DragGAN: Transforming Image Manipulation With Interactive Point-based Control

DragGAN Transforming Image Manipulation With Interactive Point-based Control
The ability of AI tools to manipulate images continues to grow. The latest example is shown in a research paper from the Max Planck Institute. For now, it’s “only” a research paper, but a very impressive one, letting users drag elements of a picture to change their appearance. Not only can you change the dimensions of a car or manipulate a smile into a frown with a simple click and drag, but you can rotate a picture’s subject as if it were a 3D model — changing the direction someone is facing, for example.
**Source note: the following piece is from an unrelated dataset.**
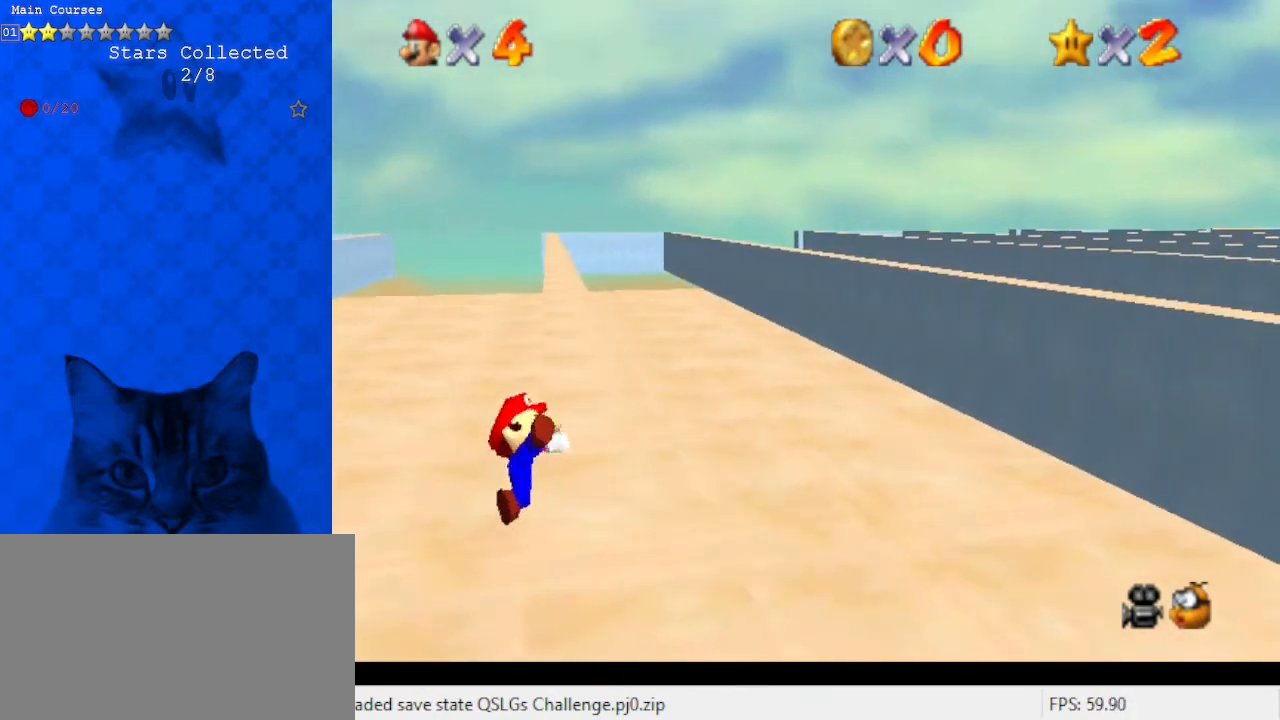
{"keys": ["left", "shift", "up"], "events": [[400, "shift", "down"], [500, "left", "down"], [500, "up", "down"]]}
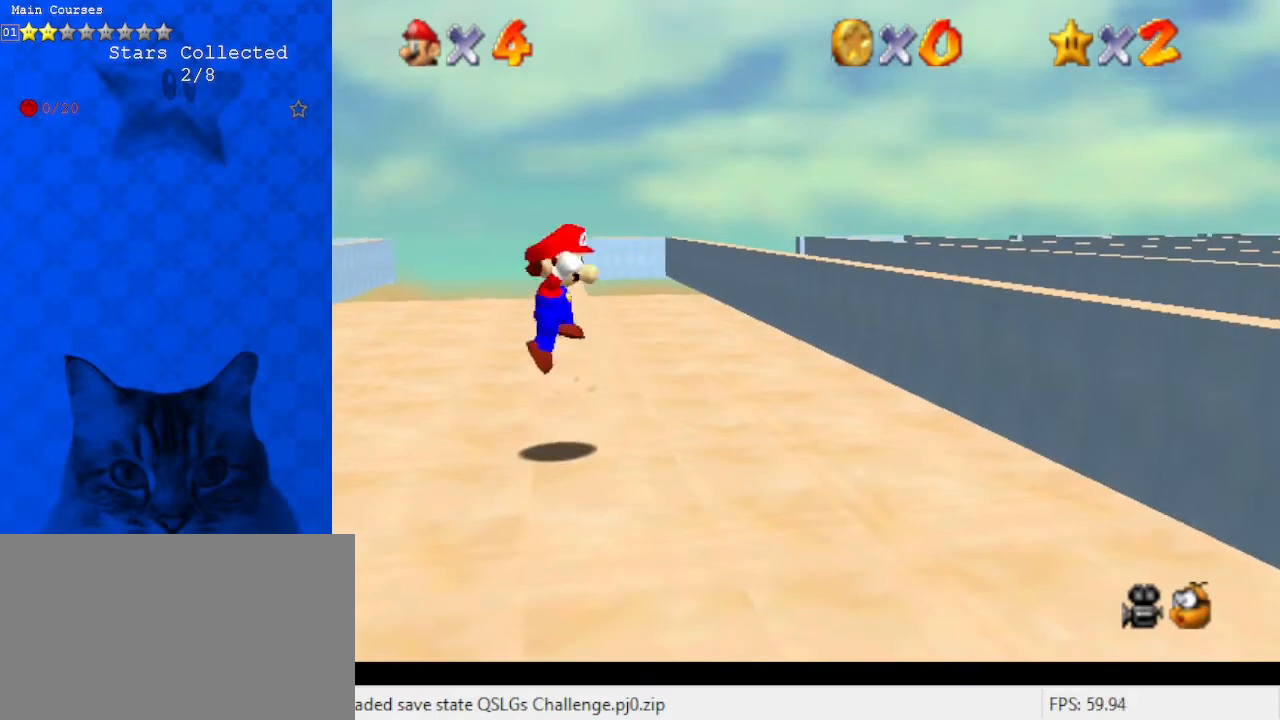
{"keys": ["shift", "up"], "events": [[200, "left", "up"]]}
Another option is to adjust the reflections on a lake or the height of a mountain with a few clicks. Traditional methods for controlling Generative Adversarial Networks (GANs) rely on manually annotated data or prior 3D models. However, these approaches often lack precision, flexibility, and generality. In response to these shortcomings, Max Planck Institute introduces DragGAN, a novel approach that allows users to interactively “drag” any points in an image to target locations. DragGAN comprises two main components: a feature-based motion supervision and a new point-tracking approach. The motion supervision allows for user-guided movement of handle points in the image towards target positions. The point-tracking approach leverages distinctive generator features to keep track of the handle points’ locations as they are moved.